With Buddhi in another story reading Fifty Shades of Grey and her clueless husband thinking of it to be a colouring book to a mother considering women writing poetry akin to being courtesans. There are a number of issues that emerge as one goes through the book – delicately put and at times in one’s face. Javeri’s characters have a voice of their own with their creator keeping herself at a good distance to let them blossom on their own. Then and again the characters are given choices in their lives and the question that looms at large is why can’t we have best of both the worlds? Why does it become necessary to choose? Can one refuse to choose?
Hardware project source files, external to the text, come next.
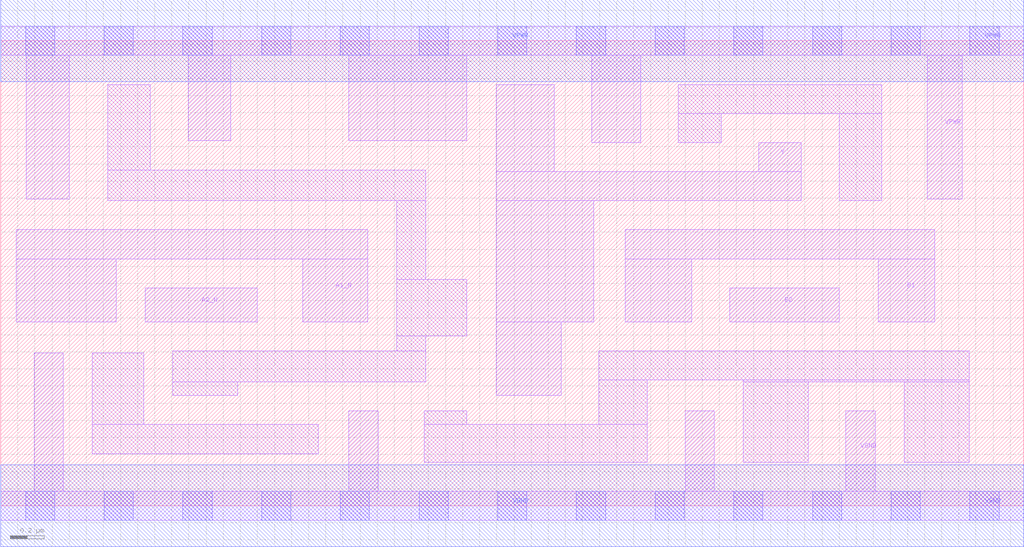
<source format=lef>
# Copyright 2020 The SkyWater PDK Authors
#
# Licensed under the Apache License, Version 2.0 (the "License");
# you may not use this file except in compliance with the License.
# You may obtain a copy of the License at
#
#     https://www.apache.org/licenses/LICENSE-2.0
#
# Unless required by applicable law or agreed to in writing, software
# distributed under the License is distributed on an "AS IS" BASIS,
# WITHOUT WARRANTIES OR CONDITIONS OF ANY KIND, either express or implied.
# See the License for the specific language governing permissions and
# limitations under the License.
#
# SPDX-License-Identifier: Apache-2.0

VERSION 5.7 ;
  NAMESCASESENSITIVE ON ;
  NOWIREEXTENSIONATPIN ON ;
  DIVIDERCHAR "/" ;
  BUSBITCHARS "[]" ;
UNITS
  DATABASE MICRONS 200 ;
END UNITS
PROPERTYDEFINITIONS
  MACRO maskLayoutSubType STRING ;
  MACRO prCellType STRING ;
  MACRO originalViewName STRING ;
END PROPERTYDEFINITIONS
MACRO sky130_fd_sc_hdll__o2bb2ai_2
  CLASS CORE ;
  FOREIGN sky130_fd_sc_hdll__o2bb2ai_2 ;
  ORIGIN  0.000000  0.000000 ;
  SIZE  5.980000 BY  2.720000 ;
  SYMMETRY X Y R90 ;
  SITE unithd ;
  PIN A1_N
    ANTENNAGATEAREA  0.555000 ;
    DIRECTION INPUT ;
    USE SIGNAL ;
    PORT
      LAYER li1 ;
        RECT 0.090000 1.075000 0.675000 1.445000 ;
        RECT 0.090000 1.445000 2.145000 1.615000 ;
        RECT 1.765000 1.075000 2.145000 1.445000 ;
    END
  END A1_N
  PIN A2_N
    ANTENNAGATEAREA  0.555000 ;
    DIRECTION INPUT ;
    USE SIGNAL ;
    PORT
      LAYER li1 ;
        RECT 0.845000 1.075000 1.500000 1.275000 ;
    END
  END A2_N
  PIN B1
    ANTENNAGATEAREA  0.555000 ;
    DIRECTION INPUT ;
    USE SIGNAL ;
    PORT
      LAYER li1 ;
        RECT 3.650000 1.075000 4.040000 1.445000 ;
        RECT 3.650000 1.445000 5.460000 1.615000 ;
        RECT 5.130000 1.075000 5.460000 1.445000 ;
    END
  END B1
  PIN B2
    ANTENNAGATEAREA  0.555000 ;
    DIRECTION INPUT ;
    USE SIGNAL ;
    PORT
      LAYER li1 ;
        RECT 4.260000 1.075000 4.900000 1.275000 ;
    END
  END B2
  PIN VGND
    ANTENNADIFFAREA  0.734500 ;
    DIRECTION INOUT ;
    USE SIGNAL ;
    PORT
      LAYER li1 ;
        RECT 0.000000 -0.085000 5.980000 0.085000 ;
        RECT 0.195000  0.085000 0.365000 0.895000 ;
        RECT 2.035000  0.085000 2.205000 0.555000 ;
        RECT 4.000000  0.085000 4.170000 0.555000 ;
        RECT 4.940000  0.085000 5.110000 0.555000 ;
      LAYER mcon ;
        RECT 0.145000 -0.085000 0.315000 0.085000 ;
        RECT 0.605000 -0.085000 0.775000 0.085000 ;
        RECT 1.065000 -0.085000 1.235000 0.085000 ;
        RECT 1.525000 -0.085000 1.695000 0.085000 ;
        RECT 1.985000 -0.085000 2.155000 0.085000 ;
        RECT 2.445000 -0.085000 2.615000 0.085000 ;
        RECT 2.905000 -0.085000 3.075000 0.085000 ;
        RECT 3.365000 -0.085000 3.535000 0.085000 ;
        RECT 3.825000 -0.085000 3.995000 0.085000 ;
        RECT 4.285000 -0.085000 4.455000 0.085000 ;
        RECT 4.745000 -0.085000 4.915000 0.085000 ;
        RECT 5.205000 -0.085000 5.375000 0.085000 ;
        RECT 5.665000 -0.085000 5.835000 0.085000 ;
      LAYER met1 ;
        RECT 0.000000 -0.240000 5.980000 0.240000 ;
    END
  END VGND
  PIN VPWR
    ANTENNADIFFAREA  1.960000 ;
    DIRECTION INOUT ;
    USE SIGNAL ;
    PORT
      LAYER li1 ;
        RECT 0.000000 2.635000 5.980000 2.805000 ;
        RECT 0.150000 1.795000 0.400000 2.635000 ;
        RECT 1.095000 2.135000 1.345000 2.635000 ;
        RECT 2.035000 2.135000 2.725000 2.635000 ;
        RECT 3.455000 2.125000 3.740000 2.635000 ;
        RECT 5.415000 1.795000 5.620000 2.635000 ;
      LAYER mcon ;
        RECT 0.145000 2.635000 0.315000 2.805000 ;
        RECT 0.605000 2.635000 0.775000 2.805000 ;
        RECT 1.065000 2.635000 1.235000 2.805000 ;
        RECT 1.525000 2.635000 1.695000 2.805000 ;
        RECT 1.985000 2.635000 2.155000 2.805000 ;
        RECT 2.445000 2.635000 2.615000 2.805000 ;
        RECT 2.905000 2.635000 3.075000 2.805000 ;
        RECT 3.365000 2.635000 3.535000 2.805000 ;
        RECT 3.825000 2.635000 3.995000 2.805000 ;
        RECT 4.285000 2.635000 4.455000 2.805000 ;
        RECT 4.745000 2.635000 4.915000 2.805000 ;
        RECT 5.205000 2.635000 5.375000 2.805000 ;
        RECT 5.665000 2.635000 5.835000 2.805000 ;
      LAYER met1 ;
        RECT 0.000000 2.480000 5.980000 2.960000 ;
    END
  END VPWR
  PIN Y
    ANTENNADIFFAREA  0.788000 ;
    DIRECTION OUTPUT ;
    USE SIGNAL ;
    PORT
      LAYER li1 ;
        RECT 2.895000 0.645000 3.275000 1.075000 ;
        RECT 2.895000 1.075000 3.465000 1.785000 ;
        RECT 2.895000 1.785000 4.680000 1.955000 ;
        RECT 2.895000 1.955000 3.235000 2.465000 ;
        RECT 4.430000 1.955000 4.680000 2.125000 ;
    END
  END Y
  OBS
    LAYER li1 ;
      RECT 0.535000 0.305000 1.855000 0.475000 ;
      RECT 0.535000 0.475000 0.835000 0.895000 ;
      RECT 0.625000 1.785000 2.485000 1.965000 ;
      RECT 0.625000 1.965000 0.875000 2.465000 ;
      RECT 1.005000 0.645000 1.385000 0.725000 ;
      RECT 1.005000 0.725000 2.485000 0.905000 ;
      RECT 2.315000 0.905000 2.485000 0.995000 ;
      RECT 2.315000 0.995000 2.725000 1.325000 ;
      RECT 2.315000 1.325000 2.485000 1.785000 ;
      RECT 2.475000 0.255000 3.780000 0.475000 ;
      RECT 2.475000 0.475000 2.725000 0.555000 ;
      RECT 3.495000 0.475000 3.780000 0.735000 ;
      RECT 3.495000 0.735000 5.660000 0.905000 ;
      RECT 3.960000 2.125000 4.210000 2.295000 ;
      RECT 3.960000 2.295000 5.150000 2.465000 ;
      RECT 4.340000 0.255000 4.720000 0.725000 ;
      RECT 4.340000 0.725000 5.660000 0.735000 ;
      RECT 4.900000 1.785000 5.150000 2.295000 ;
      RECT 5.280000 0.255000 5.660000 0.725000 ;
  END
  PROPERTY maskLayoutSubType "abstract" ;
  PROPERTY prCellType "standard" ;
  PROPERTY originalViewName "layout" ;
END sky130_fd_sc_hdll__o2bb2ai_2

</source>
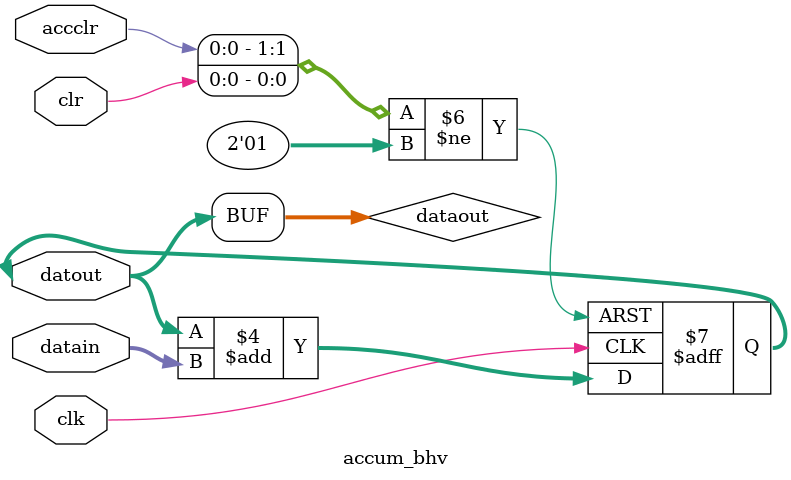
<source format=v>


// The result of translation follows.  Its copyright status should be
// considered unchanged from the original VHDL.

// DESCRIPTION
// 20 bit accumulator used to accumulate 1 msec data (from I or 
// Q prompt (after carrier multiplication)multiplied by goldcode)
// to check threshold for acquition is reached.
// I/O signals
// clr,clk --> master rest and master clock signal 
// accclr  --> used to clear the accumulator every epoch(1 msec)  
// datain  --> 20 bit data input either from I or Q prompt 
// dataout --> 20 bit accumulated data output used to check acq 
// no timescale needed
`timescale 1ns / 1ps

module accum_bhv(
datain,
clk,
clr,
accclr,
datout
);

input [19:0] datain;
input clk, clr;
input accclr;
inout [19:0] datout;

wire [19:0] datain;
wire clk;
wire clr;
wire accclr;
wire [19:0] datout;
reg [19:0] dataout;

assign datout = dataout;


  always @(negedge clk or negedge clr or posedge accclr) begin
    if(clr == 1'b 0) begin
      dataout <= {20{1'b0}};
    end else if(accclr== 1'b1) begin
    	dataout <= {20{1'b0}};
    end else begin
      dataout <= dataout + datain;
    end
  end


endmodule



</source>
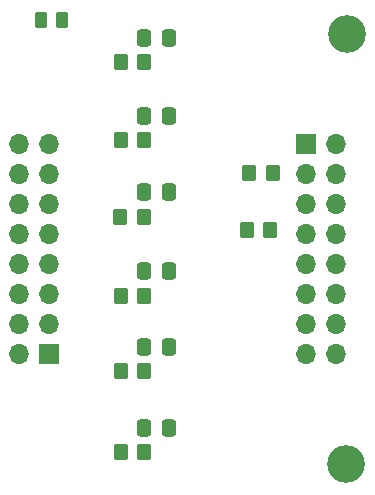
<source format=gbs>
G04 #@! TF.GenerationSoftware,KiCad,Pcbnew,(6.0.6)*
G04 #@! TF.CreationDate,2022-08-29T16:00:50+02:00*
G04 #@! TF.ProjectId,adc-board-six-channels,6164632d-626f-4617-9264-2d7369782d63,rev?*
G04 #@! TF.SameCoordinates,Original*
G04 #@! TF.FileFunction,Soldermask,Bot*
G04 #@! TF.FilePolarity,Negative*
%FSLAX46Y46*%
G04 Gerber Fmt 4.6, Leading zero omitted, Abs format (unit mm)*
G04 Created by KiCad (PCBNEW (6.0.6)) date 2022-08-29 16:00:50*
%MOMM*%
%LPD*%
G01*
G04 APERTURE LIST*
G04 Aperture macros list*
%AMRoundRect*
0 Rectangle with rounded corners*
0 $1 Rounding radius*
0 $2 $3 $4 $5 $6 $7 $8 $9 X,Y pos of 4 corners*
0 Add a 4 corners polygon primitive as box body*
4,1,4,$2,$3,$4,$5,$6,$7,$8,$9,$2,$3,0*
0 Add four circle primitives for the rounded corners*
1,1,$1+$1,$2,$3*
1,1,$1+$1,$4,$5*
1,1,$1+$1,$6,$7*
1,1,$1+$1,$8,$9*
0 Add four rect primitives between the rounded corners*
20,1,$1+$1,$2,$3,$4,$5,0*
20,1,$1+$1,$4,$5,$6,$7,0*
20,1,$1+$1,$6,$7,$8,$9,0*
20,1,$1+$1,$8,$9,$2,$3,0*%
G04 Aperture macros list end*
%ADD10R,1.700000X1.700000*%
%ADD11O,1.700000X1.700000*%
%ADD12C,3.200000*%
%ADD13RoundRect,0.250000X-0.350000X-0.450000X0.350000X-0.450000X0.350000X0.450000X-0.350000X0.450000X0*%
%ADD14RoundRect,0.250000X0.337500X0.475000X-0.337500X0.475000X-0.337500X-0.475000X0.337500X-0.475000X0*%
%ADD15RoundRect,0.250000X0.350000X0.450000X-0.350000X0.450000X-0.350000X-0.450000X0.350000X-0.450000X0*%
%ADD16RoundRect,0.250000X-0.262500X-0.450000X0.262500X-0.450000X0.262500X0.450000X-0.262500X0.450000X0*%
G04 APERTURE END LIST*
D10*
X81906450Y-46355000D03*
D11*
X79366450Y-46355000D03*
X81906450Y-43815000D03*
X79366450Y-43815000D03*
X81906450Y-41275000D03*
X79366450Y-41275000D03*
X81906450Y-38735000D03*
X79366450Y-38735000D03*
X81906450Y-36195000D03*
X79366450Y-36195000D03*
X81906450Y-33655000D03*
X79366450Y-33655000D03*
X81906450Y-31115000D03*
X79366450Y-31115000D03*
X81906450Y-28575000D03*
X79366450Y-28575000D03*
D10*
X103655950Y-28605000D03*
D11*
X106195950Y-28605000D03*
X103655950Y-31145000D03*
X106195950Y-31145000D03*
X103655950Y-33685000D03*
X106195950Y-33685000D03*
X103655950Y-36225000D03*
X106195950Y-36225000D03*
X103655950Y-38765000D03*
X106195950Y-38765000D03*
X103655950Y-41305000D03*
X106195950Y-41305000D03*
X103655950Y-43845000D03*
X106195950Y-43845000D03*
X103655950Y-46385000D03*
X106195950Y-46385000D03*
D12*
X107086400Y-55702200D03*
X107137200Y-19278600D03*
D13*
X87967950Y-21630000D03*
X89967950Y-21630000D03*
D14*
X92030450Y-32663000D03*
X89955450Y-32663000D03*
X92030450Y-26186000D03*
X89955450Y-26186000D03*
D13*
X87967950Y-41442000D03*
X89967950Y-41442000D03*
D15*
X100635950Y-35854000D03*
X98635950Y-35854000D03*
D14*
X92037450Y-52618000D03*
X89962450Y-52618000D03*
X92030450Y-19582000D03*
X89955450Y-19582000D03*
X92030450Y-45796500D03*
X89955450Y-45796500D03*
D16*
X81201950Y-18074400D03*
X83026950Y-18074400D03*
D13*
X87967950Y-54650000D03*
X89967950Y-54650000D03*
X98873950Y-31028000D03*
X100873950Y-31028000D03*
D14*
X92030450Y-39341000D03*
X89955450Y-39341000D03*
D13*
X87967950Y-28234000D03*
X89967950Y-28234000D03*
X87967950Y-47842800D03*
X89967950Y-47842800D03*
X87948950Y-34736400D03*
X89948950Y-34736400D03*
M02*

</source>
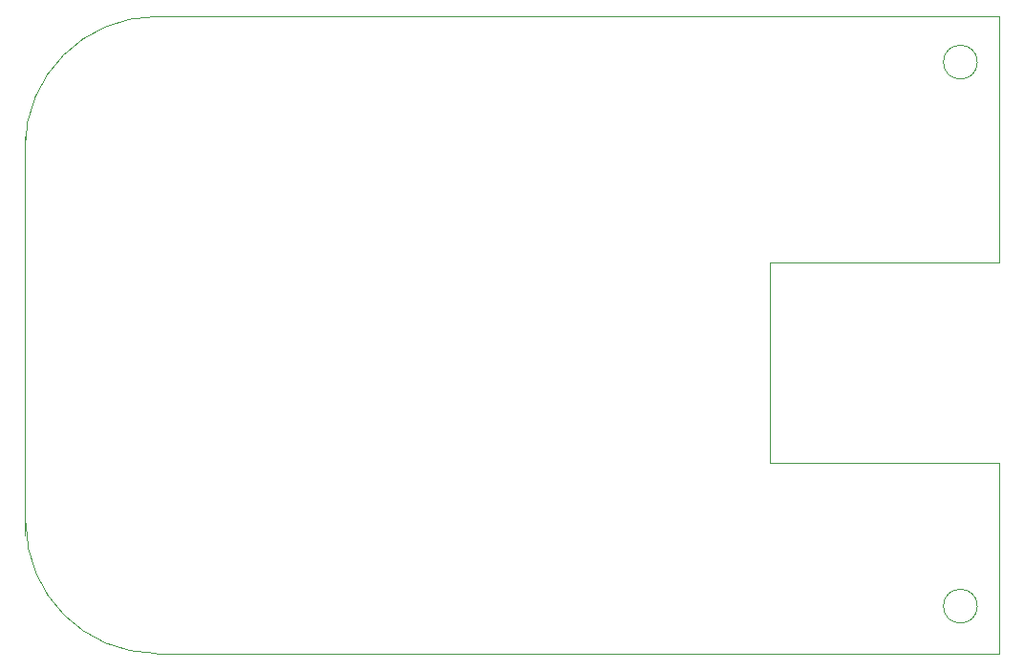
<source format=gbr>
G04 #@! TF.FileFunction,Profile,NP*
%FSLAX46Y46*%
G04 Gerber Fmt 4.6, Leading zero omitted, Abs format (unit mm)*
G04 Created by KiCad (PCBNEW 0.201506030104+5696~23~ubuntu14.04.1-product) date Seg 26 Out 2015 11:53:51 BRST*
%MOMM*%
G01*
G04 APERTURE LIST*
%ADD10C,0.100000*%
G04 APERTURE END LIST*
D10*
X189770000Y-129133600D02*
G75*
G03X189770000Y-129133600I-1500000J0D01*
G01*
X189770000Y-80873600D02*
G75*
G03X189770000Y-80873600I-1500000J0D01*
G01*
X191750000Y-76800000D02*
X117035000Y-76800000D01*
X184700000Y-116400000D02*
X184725000Y-116400000D01*
X191750000Y-133334000D02*
X191750000Y-116400000D01*
X117035000Y-133334000D02*
X191750000Y-133334000D01*
X105360000Y-87500000D02*
X105360000Y-122825000D01*
X105435000Y-121725000D02*
G75*
G03X117035000Y-133325000I11600000J0D01*
G01*
X117035000Y-76825000D02*
G75*
G03X105360000Y-88500000I0J-11675000D01*
G01*
X171425000Y-116400000D02*
X191750000Y-116400000D01*
X171425000Y-98675000D02*
X171425000Y-116400000D01*
X191750000Y-98675000D02*
X171425000Y-98675000D01*
X191750000Y-76787500D02*
X191750000Y-98675000D01*
M02*

</source>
Thematically, the book nails it and the writer is aware of the pitfalls that come with opening up the Pandora’s Box. The stories do not have happy endings nor do they end on a tragic note. They end on a matter of fact way of how things move along. How there are no finalities to discussions on topics like purdah. And as the brother of a woman, waiting for her at a bus stop in a story comments –
‘You all look the same,’ he grumbled. ‘In this sea of black burkhas, I can’t tell who is who.’
I leave you with this suggestion: Read the book to understand how complicated the relationship of a Muslim woman (not all of them but a majority of them) has with the burkha; and with their sense of self that is tied up with their religion.